Sou contra trazer para o presente qualquer coisa que um dia nos tenha sido importante: o mais provável é que, após o longo afastamento, o reencontro deixe na boca nada além de um gosto de chá de losna. Mas como sou a primeira a quebrar minhas regras – e quebrá-las apaixonadamente –, fiz pipoca, peguei um guaraná gelado e pus o antigo DVD do filme “A História sem fim”.
Com exceção aos efeitos especiais toscos, o filme continua tão bom quanto na minha infância – e eu continuo apaixonada por Atreyu. O fato dele ter treze anos no filme e eu 32 na vida real não é impedimento: sonhos servem para isso mesmo. Além do mais, eu nunca vi um menino com jeito tão másculo quanto Noah Hathaway. E aquele cabelo, Madre Santíssima, o que é aquilo? Meninos até os treze anos, antes da testosterona explodir, costumam ter cabelos lindíssimos. Uma vez adultos, porém, seus fios espigam, ressecam, enrugam e caem – com exceção aos de Ian e Johnny Deep. Fui procurar no Google como Noah está agora: encontrei um tatuado loiro mais velho do que eu, cujos cabelos e pele precisam urgentemente de uma hidratação. Opa: chá de losna. Voltemos ao filme.
Um menino que acabou de perder a mãe e é constantemente humilhado pelos colegas de escola se fecha num porão para ler um livro especial. Nesse livro, os habitantes de Fantasia estão fugindo do Nada que avança célere destruindo o reino e deixando a Imperatriz à beira da morte. A única salvação de todas as tribos é o menino Atreyu.
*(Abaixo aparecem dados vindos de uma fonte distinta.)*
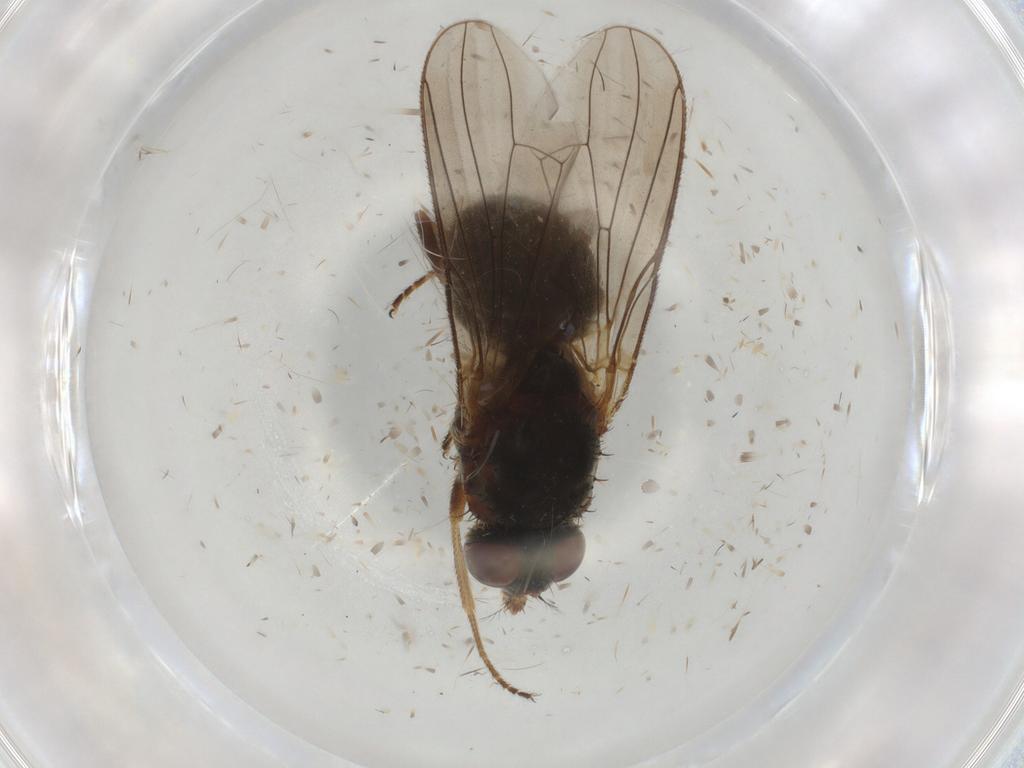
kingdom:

Depois de mil peripécias, ele descobre a solução: uma criança humana precisa dar um novo nome à Imperatriz. Quando a destruição é iminente, o menino-leitor percebe que sempre fez parte daquela história e que é ele quem deve salvar Fantasia (o Nada se alimenta do ceticismo, da incapacidade de sonhar cada vez maior dos homens). O menino-leitor dá, então, à Imperatriz o nome de sua mãe. Na última cena, montado num dragão, ele voa sobre Fantasia, absolutamente restaurada e vigorosa, e entra com dragão e tudo na vida real para dar o troco aos seus colegas malvados. Falando assim parece uma besteira, mas não é. E, de alguma forma, eu sou o menino-leitor: eu me livro dos meus algozes apenas em Fantasia.
Quando estou me exercitando na esteira, costumo transformar em prazer experiências que me humilharam. Minha chefe é transferida para a Síria; Marcelo me espera na porta do teatro; minha prima esnobe se apaixona por um militante do MST; Diogo, horrorizado com a chatice das loiras-peitudas, volta morrendo de saudade; ganho uma grana extra e vou para a Austrália estudar inglês; Ian, numa noite de chuva morna, se mostra super romântico e a fim de transar comigo: fantasia. E dessa forma, viver se torna um pouco menos insuportável. A verdade, porém, é que o Nada venceu essa guerra faz tempo – e eu apenas finjo que nada sei.